Maskapai ini mengharapkan pertumbuhan pendapatan sebesar 25-30% tahun ini dan menargetkan antara $100 hingga $150 juta pemotongan biaya, namun tidak memberikan panduan tentang perkiraan keuntungan.
“Saya pikir kita bisa melakukan lebih baik,” kata Neves.
Kekhawatiran Boeing
Neves juga berusaha menenangkan publik yang terbang tentang armada Boeing Etihad setelah sebuah kebocoran pintu pada pesawat Boeing 737-Max 9. Dia mengatakan bahwa Etihad tidak mengoperasikan pesawat yang dimaksud, namun merupakan pelanggan utama Boeing 787 wide-body.
“Kami benar-benar percaya pada 787. Ini pesawat yang aman. Ini mesin yang luar biasa. Ini salah satu mesin terbaik yang terbang hari ini. Catatan keselamatannya baik. Standar operasi baik. Kami sangat yakin tentang program 787,” kata Neves.
Namun, dia menyatakan kekhawatiran bahwa situasi di Boeing bisa memperburuk keterlambatan dan masalah rantai pasokan yang dapat memengaruhi maskapai.

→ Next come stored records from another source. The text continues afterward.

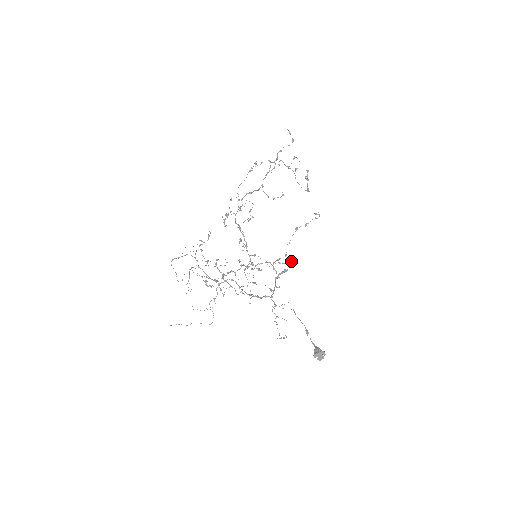
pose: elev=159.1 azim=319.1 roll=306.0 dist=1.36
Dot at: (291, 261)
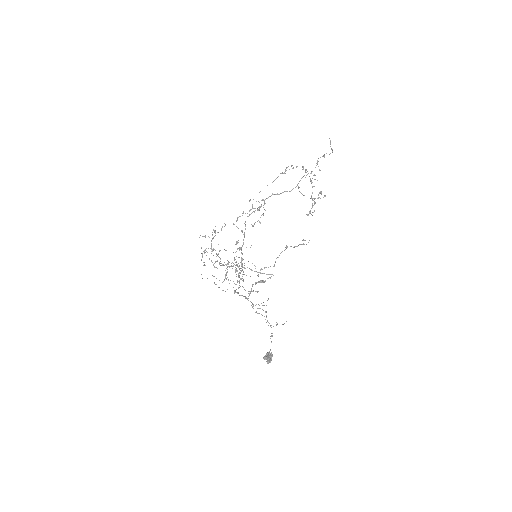
Dot at: occluded
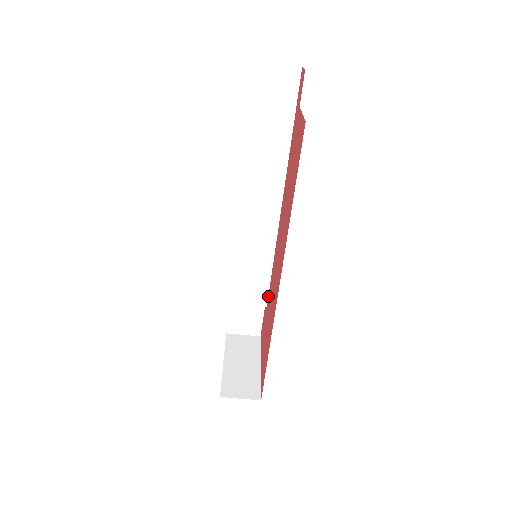
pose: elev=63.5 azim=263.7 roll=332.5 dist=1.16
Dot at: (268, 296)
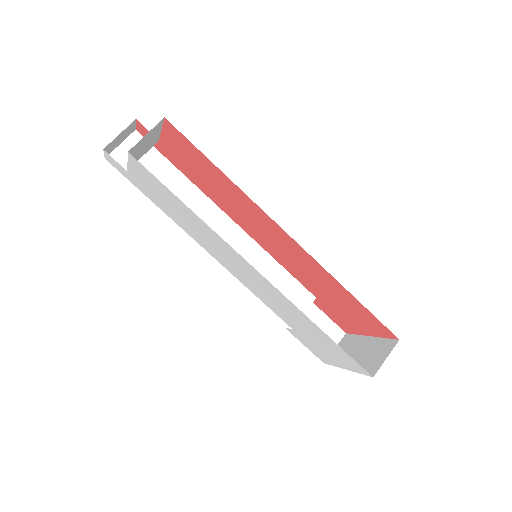
Dot at: (306, 288)
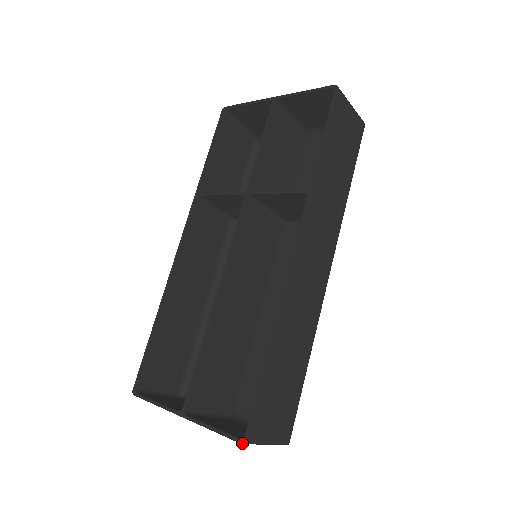
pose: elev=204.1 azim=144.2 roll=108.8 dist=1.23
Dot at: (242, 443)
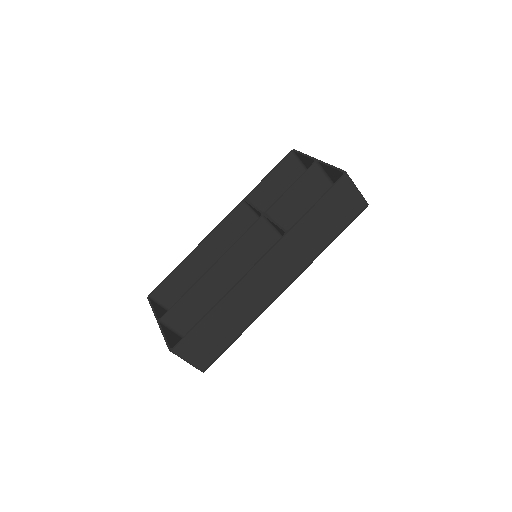
Dot at: (169, 350)
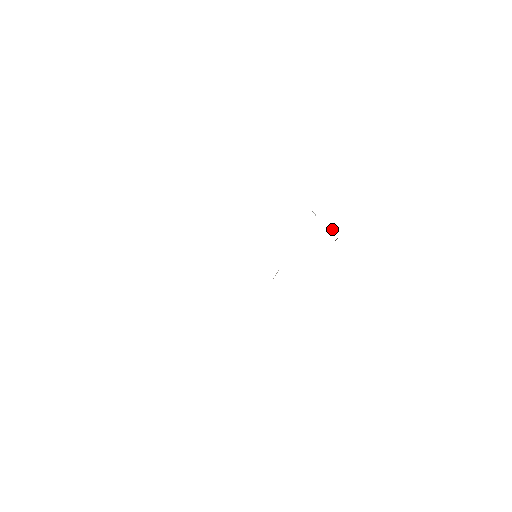
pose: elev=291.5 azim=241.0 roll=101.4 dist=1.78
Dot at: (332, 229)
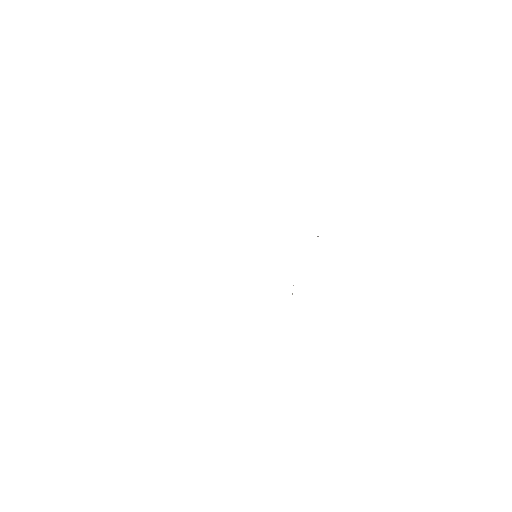
Dot at: occluded
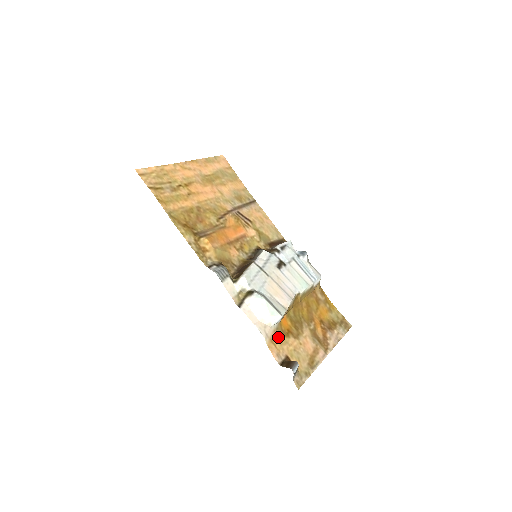
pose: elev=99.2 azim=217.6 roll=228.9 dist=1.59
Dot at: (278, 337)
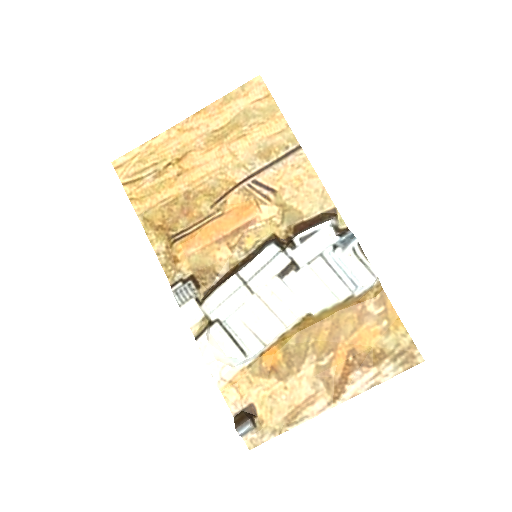
Dot at: (248, 378)
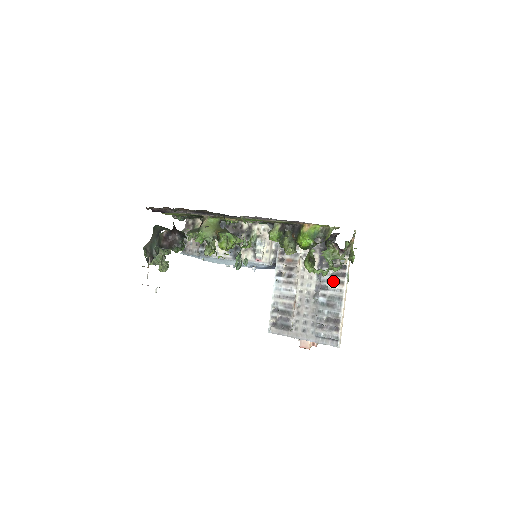
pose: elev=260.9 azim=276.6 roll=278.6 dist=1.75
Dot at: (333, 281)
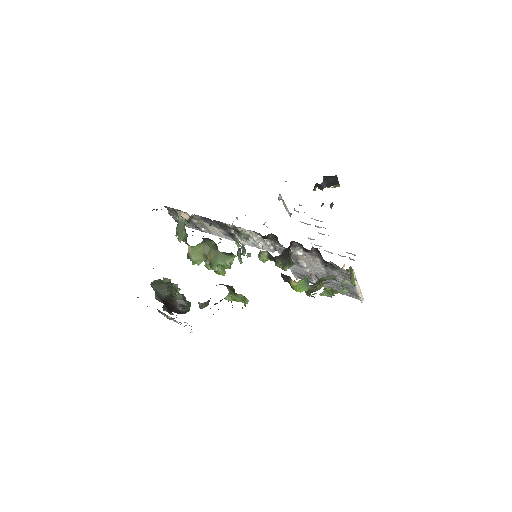
Dot at: (341, 278)
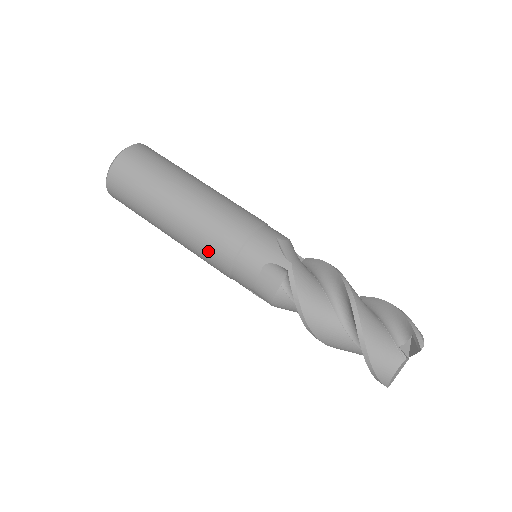
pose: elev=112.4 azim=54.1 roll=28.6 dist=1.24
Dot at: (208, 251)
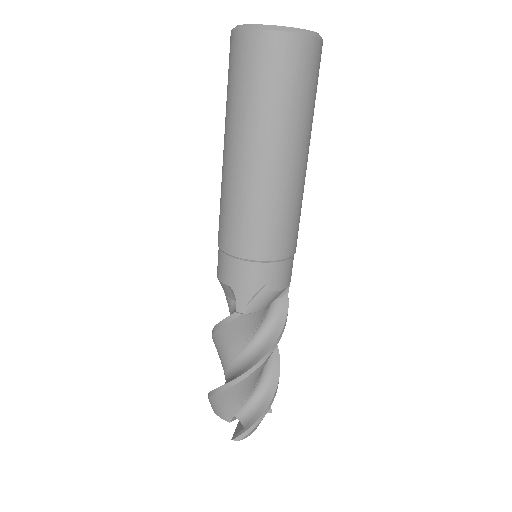
Dot at: (220, 215)
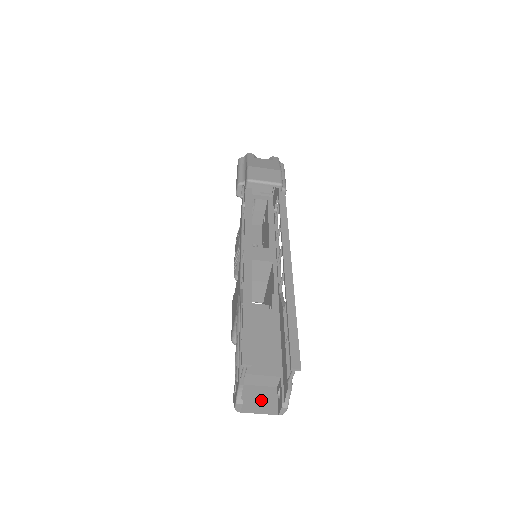
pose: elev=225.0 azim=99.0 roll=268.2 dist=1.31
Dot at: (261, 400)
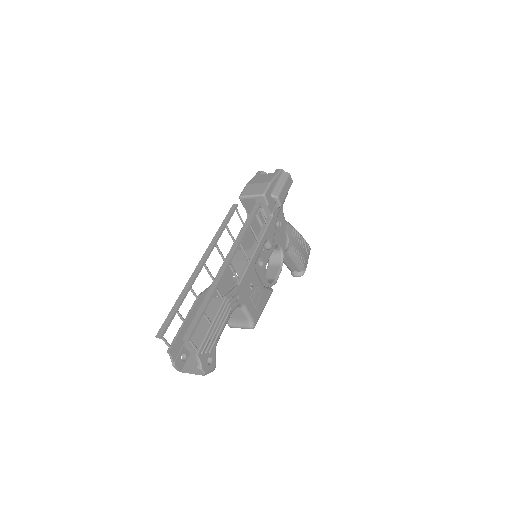
Dot at: occluded
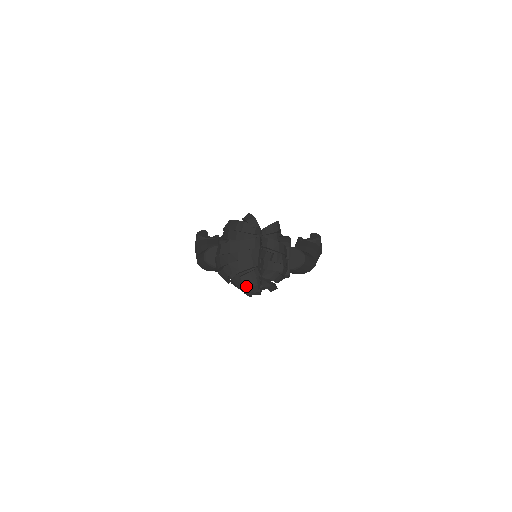
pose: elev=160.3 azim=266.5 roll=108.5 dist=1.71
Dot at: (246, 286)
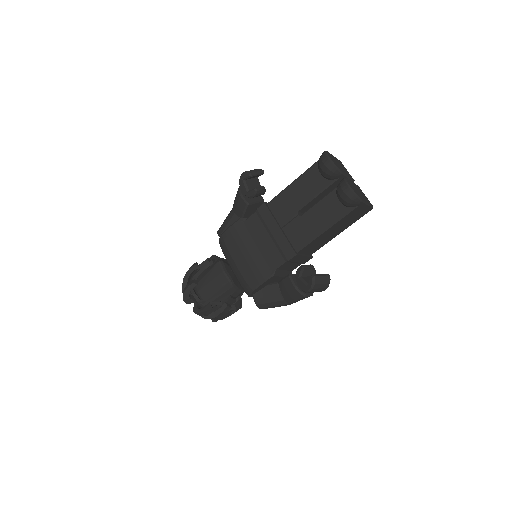
Dot at: occluded
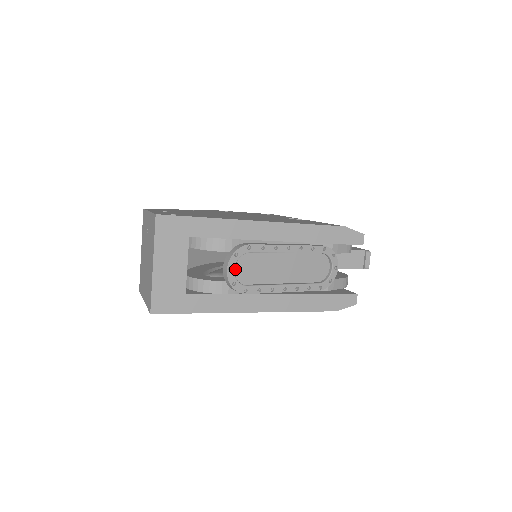
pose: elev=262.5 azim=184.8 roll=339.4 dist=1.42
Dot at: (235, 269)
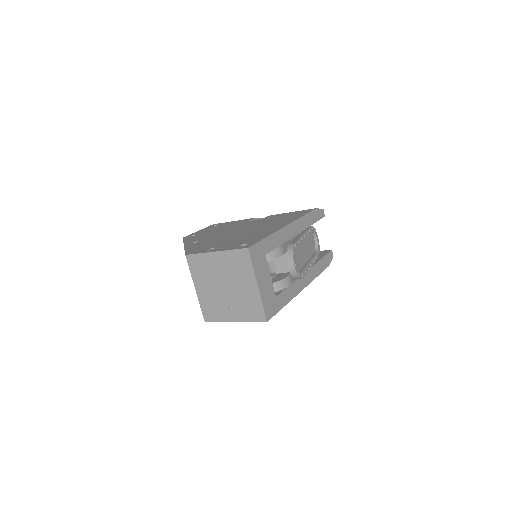
Dot at: occluded
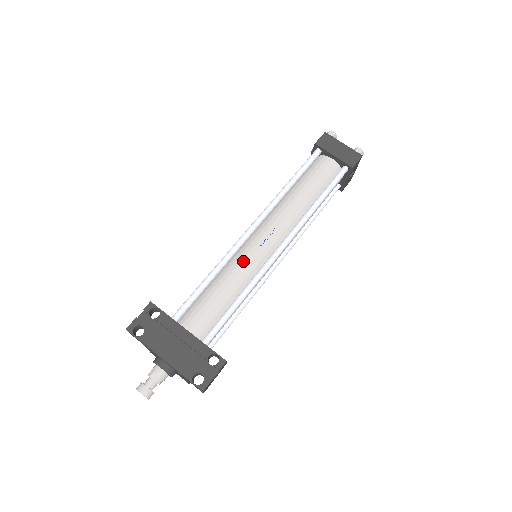
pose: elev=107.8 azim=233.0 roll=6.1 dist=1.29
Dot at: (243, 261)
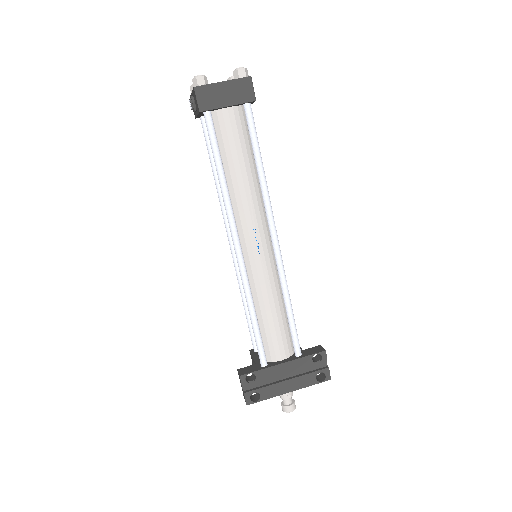
Dot at: (261, 279)
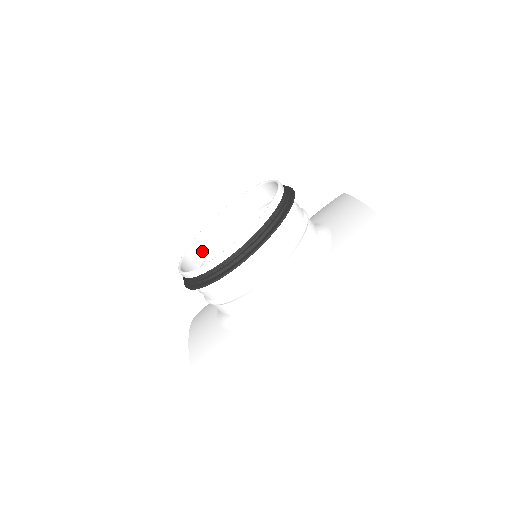
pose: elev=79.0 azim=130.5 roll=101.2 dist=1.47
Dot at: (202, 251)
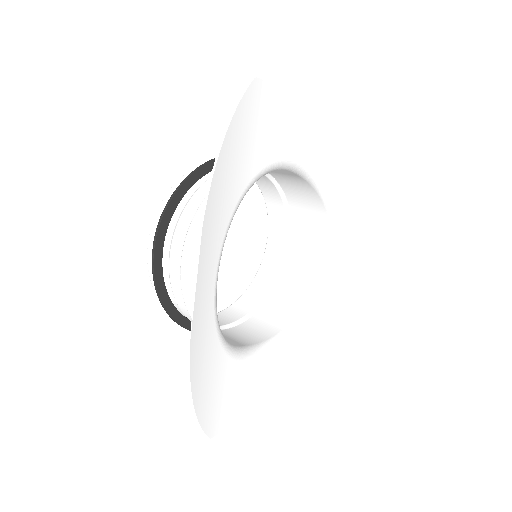
Dot at: (257, 295)
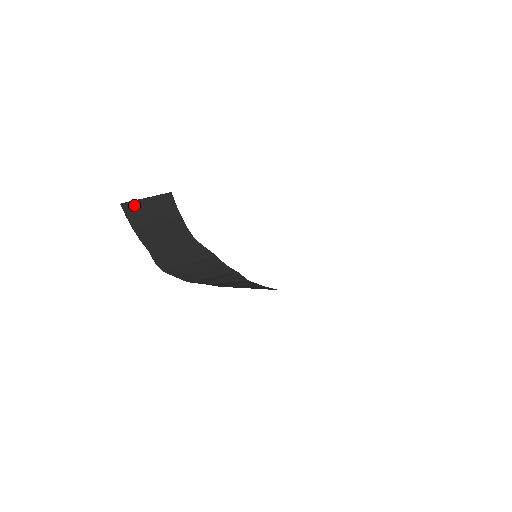
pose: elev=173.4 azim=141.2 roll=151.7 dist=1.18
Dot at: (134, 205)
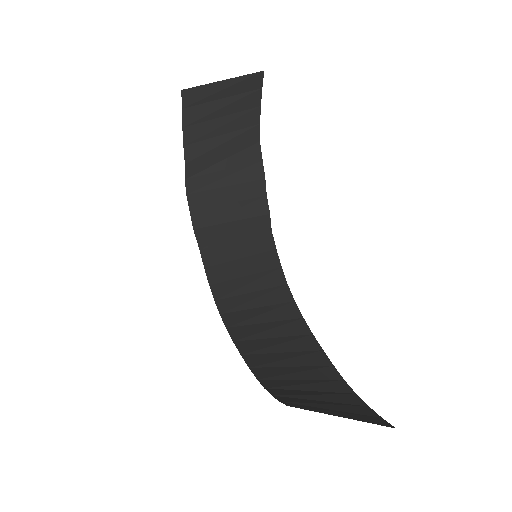
Dot at: (200, 92)
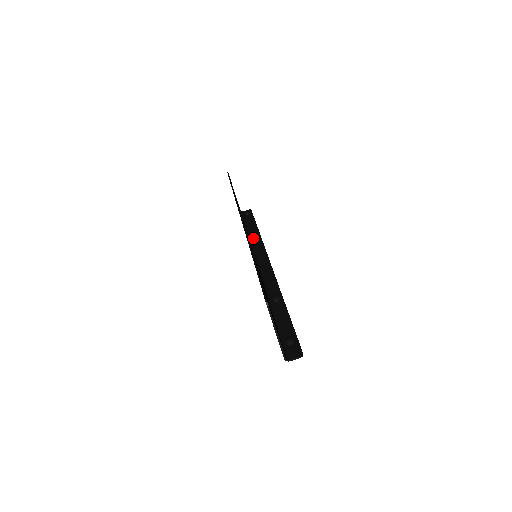
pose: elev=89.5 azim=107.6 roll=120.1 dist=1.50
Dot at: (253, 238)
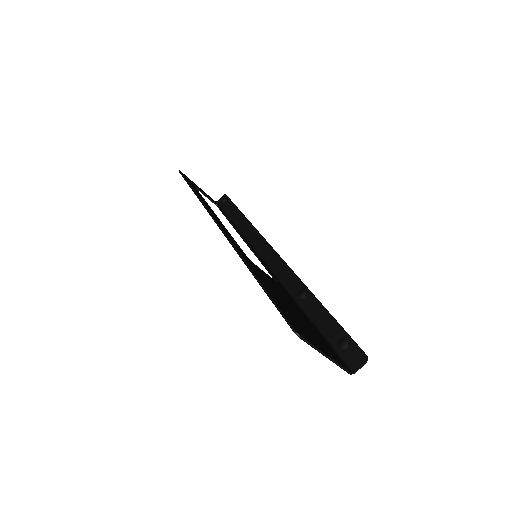
Dot at: (243, 229)
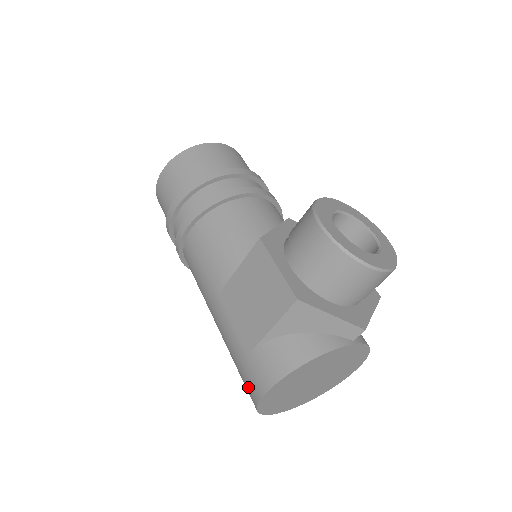
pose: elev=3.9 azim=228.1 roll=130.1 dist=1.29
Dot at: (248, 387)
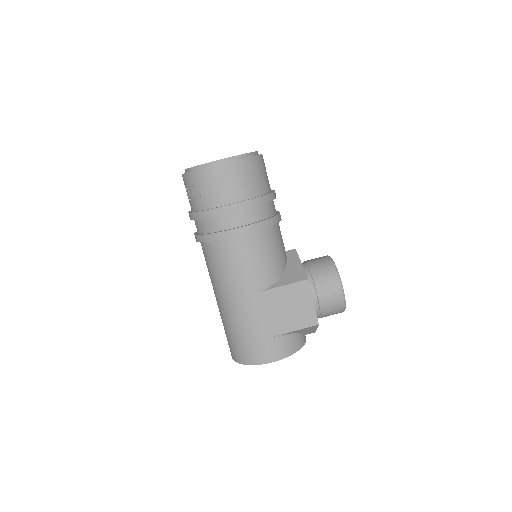
Dot at: (252, 353)
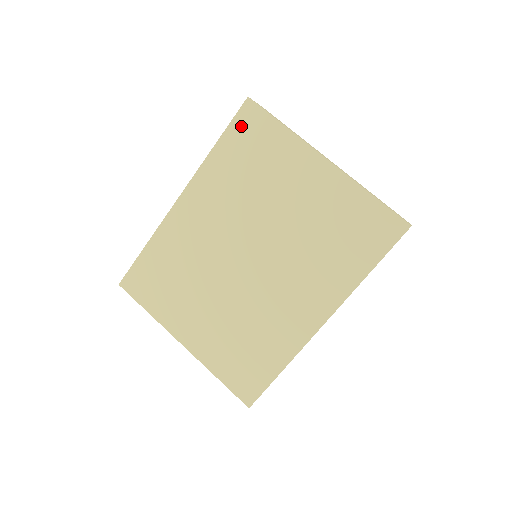
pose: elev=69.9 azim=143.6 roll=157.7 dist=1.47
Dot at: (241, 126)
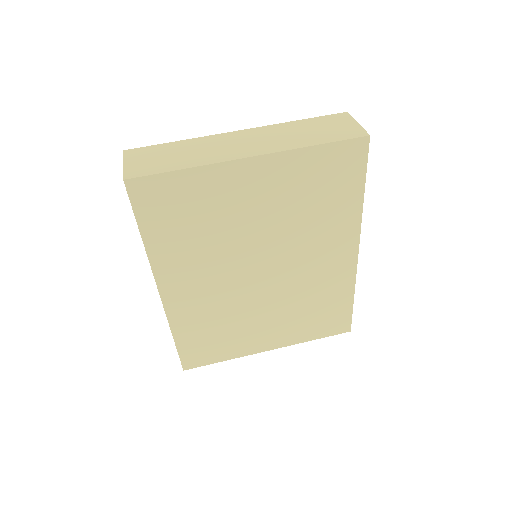
Dot at: (147, 206)
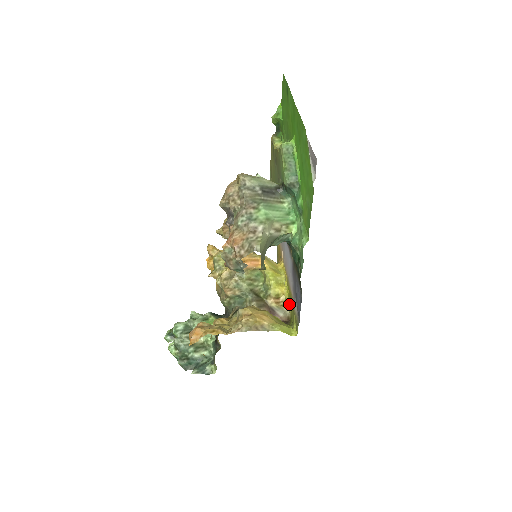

“Anda tidak bisa menunda pesawat… dan hal itu juga berlaku untuk Airbus,” kata Neves. “Keterlambatan setelah keterlambatan setelah keterlambatan – kita hidup hari ini di dunia di mana pesawat telah menjadi sumber daya yang langka… Satu-satunya cara tiket akan turun adalah jika kita memiliki lebih banyak pesawat, sehingga akan mendeploy lebih banyak kapasitas.”
Dia menambahkan, “Kenyataannya adalah ada permintaan yang belum terpenuhi di pasar.”